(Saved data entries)
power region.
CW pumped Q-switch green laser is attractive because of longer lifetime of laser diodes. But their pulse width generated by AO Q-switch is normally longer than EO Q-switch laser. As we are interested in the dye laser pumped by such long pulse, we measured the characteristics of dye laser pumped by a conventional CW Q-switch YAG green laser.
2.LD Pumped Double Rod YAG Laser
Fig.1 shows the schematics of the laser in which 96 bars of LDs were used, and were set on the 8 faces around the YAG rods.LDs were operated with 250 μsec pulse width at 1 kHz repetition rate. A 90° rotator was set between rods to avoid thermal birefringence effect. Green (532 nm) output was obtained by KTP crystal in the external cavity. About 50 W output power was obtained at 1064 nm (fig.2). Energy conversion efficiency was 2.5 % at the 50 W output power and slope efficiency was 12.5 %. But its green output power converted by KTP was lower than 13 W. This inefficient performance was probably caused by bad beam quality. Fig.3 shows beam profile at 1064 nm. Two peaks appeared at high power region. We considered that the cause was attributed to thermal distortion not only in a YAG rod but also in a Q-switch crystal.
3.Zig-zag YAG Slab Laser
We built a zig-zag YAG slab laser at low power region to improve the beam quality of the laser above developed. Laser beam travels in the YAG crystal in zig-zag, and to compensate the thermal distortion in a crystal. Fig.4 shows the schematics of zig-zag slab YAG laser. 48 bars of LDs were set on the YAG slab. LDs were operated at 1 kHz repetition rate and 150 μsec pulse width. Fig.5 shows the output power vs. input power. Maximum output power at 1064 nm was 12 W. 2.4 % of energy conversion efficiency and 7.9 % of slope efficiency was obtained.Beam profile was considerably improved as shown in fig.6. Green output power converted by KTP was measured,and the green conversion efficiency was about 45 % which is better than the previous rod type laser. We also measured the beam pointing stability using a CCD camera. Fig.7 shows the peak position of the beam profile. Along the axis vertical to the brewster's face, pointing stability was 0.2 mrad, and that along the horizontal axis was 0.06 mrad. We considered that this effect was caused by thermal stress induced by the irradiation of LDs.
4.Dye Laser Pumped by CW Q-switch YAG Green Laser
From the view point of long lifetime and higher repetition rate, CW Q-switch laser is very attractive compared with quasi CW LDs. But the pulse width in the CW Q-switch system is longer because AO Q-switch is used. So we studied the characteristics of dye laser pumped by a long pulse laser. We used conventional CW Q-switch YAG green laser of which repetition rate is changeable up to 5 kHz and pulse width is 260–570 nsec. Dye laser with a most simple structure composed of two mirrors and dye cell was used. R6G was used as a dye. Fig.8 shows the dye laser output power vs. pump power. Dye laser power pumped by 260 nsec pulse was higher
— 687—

• EXERCISE DESCRIPTION:
Write out the records above exactly as given.

• OUTPUT:
power region.
CW pumped Q-switch green laser is attractive because of longer lifetime of laser diodes. But their pulse width generated by AO Q-switch is normally longer than EO Q-switch laser. As we are interested in the dye laser pumped by such long pulse, we measured the characteristics of dye laser pumped by a conventional CW Q-switch YAG green laser.
2.LD Pumped Double Rod YAG Laser
Fig.1 shows the schematics of the laser in which 96 bars of LDs were used, and were set on the 8 faces around the YAG rods.LDs were operated with 250 μsec pulse width at 1 kHz repetition rate. A 90° rotator was set between rods to avoid thermal birefringence effect. Green (532 nm) output was obtained by KTP crystal in the external cavity. About 50 W output power was obtained at 1064 nm (fig.2). Energy conversion efficiency was 2.5 % at the 50 W output power and slope efficiency was 12.5 %. But its green output power converted by KTP was lower than 13 W. This inefficient performance was probably caused by bad beam quality. Fig.3 shows beam profile at 1064 nm. Two peaks appeared at high power region. We considered that the cause was attributed to thermal distortion not only in a YAG rod but also in a Q-switch crystal.
3.Zig-zag YAG Slab Laser
We built a zig-zag YAG slab laser at low power region to improve the beam quality of the laser above developed. Laser beam travels in the YAG crystal in zig-zag, and to compensate the thermal distortion in a crystal. Fig.4 shows the schematics of zig-zag slab YAG laser. 48 bars of LDs were set on the YAG slab. LDs were operated at 1 kHz repetition rate and 150 μsec pulse width. Fig.5 shows the output power vs. input power. Maximum output power at 1064 nm was 12 W. 2.4 % of energy conversion efficiency and 7.9 % of slope efficiency was obtained.Beam profile was considerably improved as shown in fig.6. Green output power converted by KTP was measured,and the green conversion efficiency was about 45 % which is better than the previous rod type laser. We also measured the beam pointing stability using a CCD camera. Fig.7 shows the peak position of the beam profile. Along the axis vertical to the brewster's face, pointing stability was 0.2 mrad, and that along the horizontal axis was 0.06 mrad. We considered that this effect was caused by thermal stress induced by the irradiation of LDs.
4.Dye Laser Pumped by CW Q-switch YAG Green Laser
From the view point of long lifetime and higher repetition rate, CW Q-switch laser is very attractive compared with quasi CW LDs. But the pulse width in the CW Q-switch system is longer because AO Q-switch is used. So we studied the characteristics of dye laser pumped by a long pulse laser. We used conventional CW Q-switch YAG green laser of which repetition rate is changeable up to 5 kHz and pulse width is 260–570 nsec. Dye laser with a most simple structure composed of two mirrors and dye cell was used. R6G was used as a dye. Fig.8 shows the dye laser output power vs. pump power. Dye laser power pumped by 260 nsec pulse was higher
— 687—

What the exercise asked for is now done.